Project summary/Abstract
Neuroinflammation plays a critical role in neurodegenerative diseases and cognitive functions. Current methods
to study neuroinflammation in animal models are extremely limited, primarily restricted to endpoint histological
analysis. Furthermore, a means to precisely control the neuroinflammatory response is lacking.
The goal of this proposal is to develop the first family of biosensors that can be used to report and dynamically
regulate changes in inflammation within the brains of live animals.

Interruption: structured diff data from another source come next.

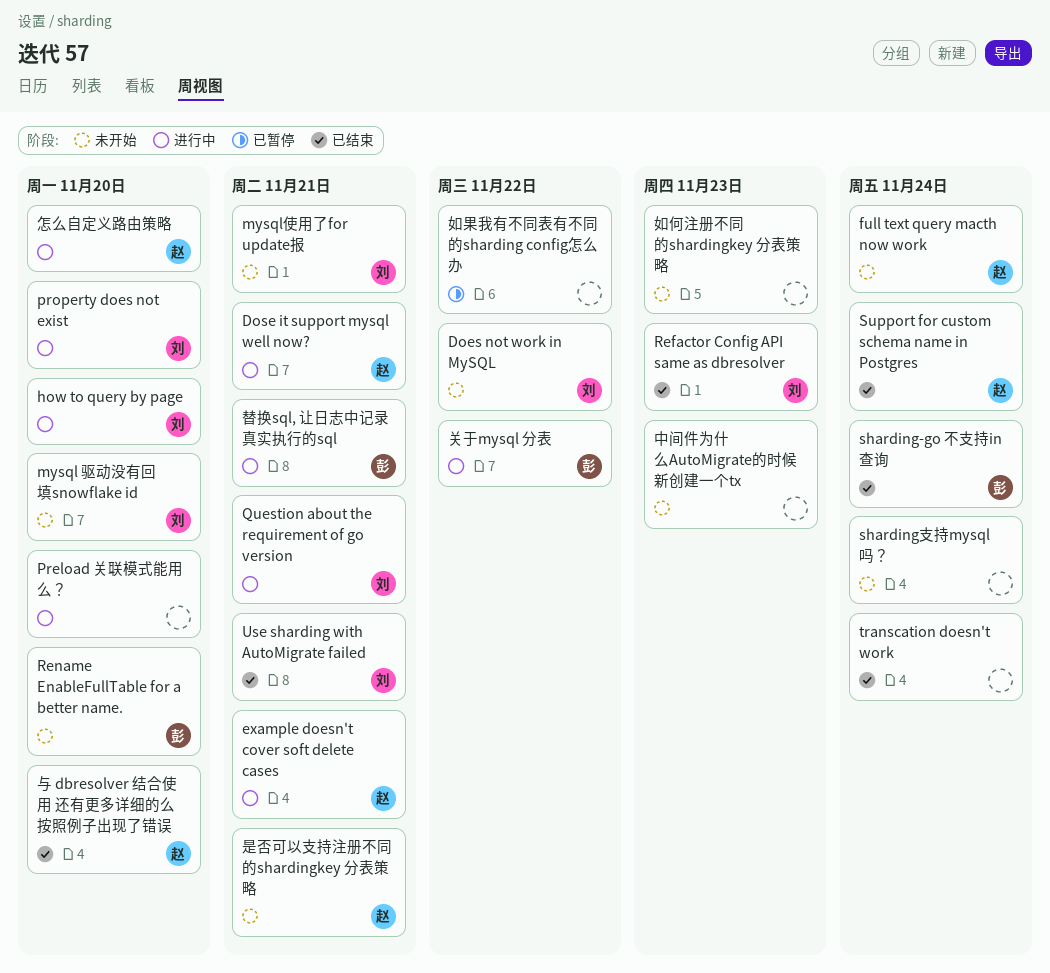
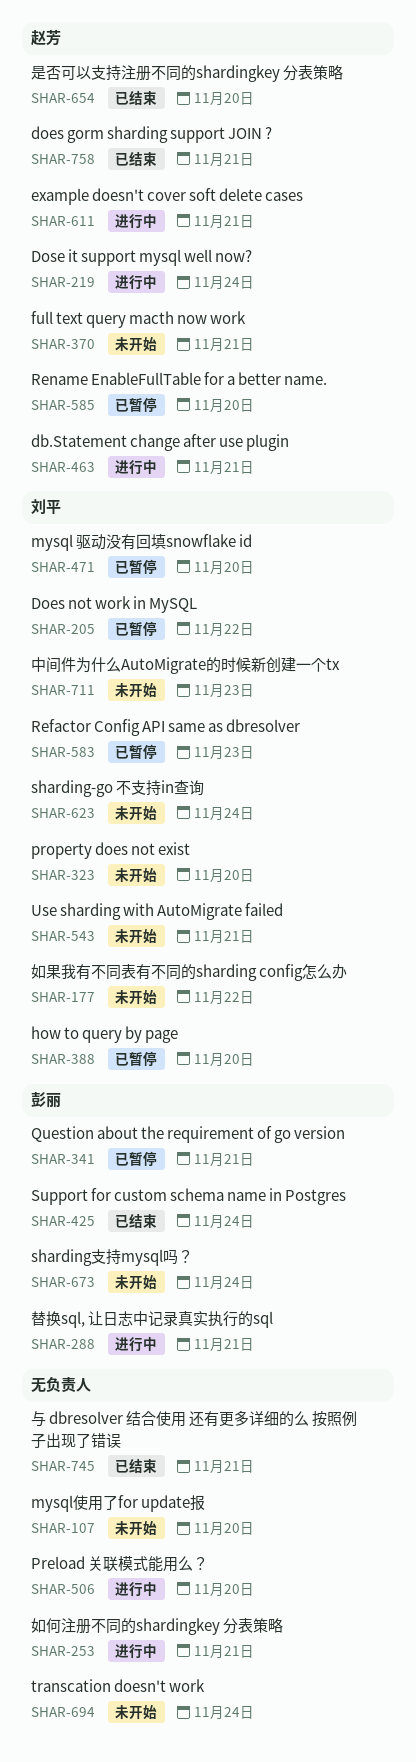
db.Statement change after use plugin: none -> present
does gorm sharding support JOIN ?: none -> present
Does not work in MySQL, status: 未开始 -> 已暂停
Dose it support mysql well now?, due: Nov 21 -> Nov 24
full text query macth now work, due: Nov 24 -> Nov 21
how to query by page, status: 进行中 -> 已暂停
mysql 驱动没有回填snowflake id, status: 未开始 -> 已暂停
mysql使用了for update报, owner: 刘平 -> none
mysql使用了for update报, due: Nov 21 -> Nov 20
property does not exist, status: 进行中 -> 未开始
Question about the requirement of go version, status: 进行中 -> 已暂停
Question about the requirement of go version, owner: 刘平 -> 彭丽
Refactor Config API same as dbresolver, status: 已结束 -> 已暂停
Rename EnableFullTable for a better name., status: 未开始 -> 已暂停
Rename EnableFullTable for a better name., owner: 彭丽 -> 赵芳
sharding-go 不支持in查询, status: 已结束 -> 未开始
sharding-go 不支持in查询, owner: 彭丽 -> 刘平
sharding支持mysql吗？, owner: none -> 彭丽
Support for custom schema name in Postgres, owner: 赵芳 -> 彭丽
transcation doesn't work, status: 已结束 -> 未开始
Use sharding with AutoMigrate failed, status: 已结束 -> 未开始
与 dbresolver 结合使用 还有更多详细的么 按照例子出现了错误, owner: 赵芳 -> none
与 dbresolver 结合使用 还有更多详细的么 按照例子出现了错误, due: Nov 20 -> Nov 21
中间件为什么AutoMigrate的时候新创建一个tx, owner: none -> 刘平
关于mysql 分表: present -> none
如何注册不同的shardingkey 分表策略, status: 未开始 -> 进行中
如何注册不同的shardingkey 分表策略, due: Nov 23 -> Nov 21
如果我有不同表有不同的sharding config怎么办, status: 已暂停 -> 未开始
如果我有不同表有不同的sharding config怎么办, owner: none -> 刘平
怎么自定义路由策略: present -> none
是否可以支持注册不同的shardingkey 分表策略, status: 未开始 -> 已结束
是否可以支持注册不同的shardingkey 分表策略, due: Nov 21 -> Nov 20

This is accomplished by a synthetic gene
circuit where a sensor of dynamic changes in inflammatory cytokines translates these changes into production
of proteins capable of mitigating pathological inflammation. Building on our experience with bioluminescent
optogenetics tools, we will develop a light emitting Bioluminescent Kinase Sensor (BlinKS) that activates a light
sensing transcription factor driving cytokines to reduce inflammation. Our first aim is to develop and optimize
sensors based on split luciferases that will produce light in the presence of a molecule produced in the
inflammatory signaling cascade. Inflammation dependent light production is then leveraged to activate light
sensitive optogenetic proteins to control cellular activity. Our second aim is to utilize these light emitting sensors
of the inflammatory cascade in a genetic circuit to control the expression of an anti-inflammatory cytokine to
control inflammation as a self-regulating therapeutic in a transgenic mouse model of neuroinflammation. Our end
goal is to apply these inflammation modulators to various animal models where neuroinflammation is a key
pathologic hallmark such as Alzheimer’s disease, Parkinson’s disease, and Huntington’s disease. We expect
these modulators to have high translational potential to combat neurodegeneration and other inflammatory
disorders.
This project is enabled by a multidisciplinary team of five labs with expertise in high throughput screening
methodologies for biosensor engineering, optogenetics, genetic circuits, high throughput single-cell sequencing
and gene expression analysis, neuroinflammation, neurodegeneration and in vivo applications. We anticipate
that these new biosensors and modulators will be transformative tools for both neuroscience and immunology
research and be a powerful therapeutic by enabling noninvasive imaging of inflammatory responses and
selective, inflammation-dependent immunomodulation with cell type specificity that can be used in deep brain
structures, across large areas, in behaving animals.